::: Provided information :::
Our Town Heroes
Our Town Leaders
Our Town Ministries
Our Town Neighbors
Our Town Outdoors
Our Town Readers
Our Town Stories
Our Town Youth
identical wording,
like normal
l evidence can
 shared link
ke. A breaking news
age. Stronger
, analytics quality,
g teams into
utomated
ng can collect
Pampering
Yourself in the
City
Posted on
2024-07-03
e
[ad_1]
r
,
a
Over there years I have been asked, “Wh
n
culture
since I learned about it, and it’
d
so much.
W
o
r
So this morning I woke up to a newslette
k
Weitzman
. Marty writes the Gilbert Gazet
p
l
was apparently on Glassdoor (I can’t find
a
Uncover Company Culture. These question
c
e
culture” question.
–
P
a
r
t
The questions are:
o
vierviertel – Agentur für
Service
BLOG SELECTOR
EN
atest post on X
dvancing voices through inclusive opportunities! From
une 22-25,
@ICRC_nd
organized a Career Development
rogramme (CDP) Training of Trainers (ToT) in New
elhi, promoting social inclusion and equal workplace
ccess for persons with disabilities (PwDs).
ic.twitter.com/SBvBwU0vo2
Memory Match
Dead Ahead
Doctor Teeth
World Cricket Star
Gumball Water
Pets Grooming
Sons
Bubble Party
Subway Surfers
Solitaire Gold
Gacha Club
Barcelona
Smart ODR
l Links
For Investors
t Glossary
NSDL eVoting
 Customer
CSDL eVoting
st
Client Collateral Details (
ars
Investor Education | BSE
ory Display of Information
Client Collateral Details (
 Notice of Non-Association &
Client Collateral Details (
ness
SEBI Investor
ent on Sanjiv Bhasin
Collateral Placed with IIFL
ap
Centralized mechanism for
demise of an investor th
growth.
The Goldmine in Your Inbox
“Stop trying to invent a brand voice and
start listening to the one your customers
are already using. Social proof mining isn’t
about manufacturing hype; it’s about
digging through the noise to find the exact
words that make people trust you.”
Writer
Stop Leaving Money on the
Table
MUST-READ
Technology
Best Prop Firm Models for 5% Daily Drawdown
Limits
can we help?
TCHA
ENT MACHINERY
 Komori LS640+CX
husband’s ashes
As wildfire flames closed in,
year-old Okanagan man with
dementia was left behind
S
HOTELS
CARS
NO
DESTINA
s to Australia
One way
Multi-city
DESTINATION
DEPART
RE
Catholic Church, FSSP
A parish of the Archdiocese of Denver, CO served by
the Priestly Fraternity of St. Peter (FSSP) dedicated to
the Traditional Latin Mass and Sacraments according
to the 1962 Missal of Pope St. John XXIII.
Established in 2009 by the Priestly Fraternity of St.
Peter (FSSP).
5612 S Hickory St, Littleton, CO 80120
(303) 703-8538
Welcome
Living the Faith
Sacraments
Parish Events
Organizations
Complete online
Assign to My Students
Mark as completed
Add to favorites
:::
## Instructions to follow
Print the stretch of the records from their first line through the line containing "the Priestly Fraternity of St. Peter", reproducing every line unchanged.

## Answer to this problem
Our Town Heroes
Our Town Leaders
Our Town Ministries
Our Town Neighbors
Our Town Outdoors
Our Town Readers
Our Town Stories
Our Town Youth
identical wording,
like normal
l evidence can
 shared link
ke. A breaking news
age. Stronger
, analytics quality,
g teams into
utomated
ng can collect
Pampering
Yourself in the
City
Posted on
2024-07-03
e
[ad_1]
r
,
a
Over there years I have been asked, “Wh
n
culture
since I learned about it, and it’
d
so much.
W
o
r
So this morning I woke up to a newslette
k
Weitzman
. Marty writes the Gilbert Gazet
p
l
was apparently on Glassdoor (I can’t find
a
Uncover Company Culture. These question
c
e
culture” question.
–
P
a
r
t
The questions are:
o
vierviertel – Agentur für
Service
BLOG SELECTOR
EN
atest post on X
dvancing voices through inclusive opportunities! From
une 22-25,
@ICRC_nd
organized a Career Development
rogramme (CDP) Training of Trainers (ToT) in New
elhi, promoting social inclusion and equal workplace
ccess for persons with disabilities (PwDs).
ic.twitter.com/SBvBwU0vo2
Memory Match
Dead Ahead
Doctor Teeth
World Cricket Star
Gumball Water
Pets Grooming
Sons
Bubble Party
Subway Surfers
Solitaire Gold
Gacha Club
Barcelona
Smart ODR
l Links
For Investors
t Glossary
NSDL eVoting
 Customer
CSDL eVoting
st
Client Collateral Details (
ars
Investor Education | BSE
ory Display of Information
Client Collateral Details (
 Notice of Non-Association &
Client Collateral Details (
ness
SEBI Investor
ent on Sanjiv Bhasin
Collateral Placed with IIFL
ap
Centralized mechanism for
demise of an investor th
growth.
The Goldmine in Your Inbox
“Stop trying to invent a brand voice and
start listening to the one your customers
are already using. Social proof mining isn’t
about manufacturing hype; it’s about
digging through the noise to find the exact
words that make people trust you.”
Writer
Stop Leaving Money on the
Table
MUST-READ
Technology
Best Prop Firm Models for 5% Daily Drawdown
Limits
can we help?
TCHA
ENT MACHINERY
 Komori LS640+CX
husband’s ashes
As wildfire flames closed in,
year-old Okanagan man with
dementia was left behind
S
HOTELS
CARS
NO
DESTINA
s to Australia
One way
Multi-city
DESTINATION
DEPART
RE
Catholic Church, FSSP
A parish of the Archdiocese of Denver, CO served by
the Priestly Fraternity of St. Peter (FSSP) dedicated to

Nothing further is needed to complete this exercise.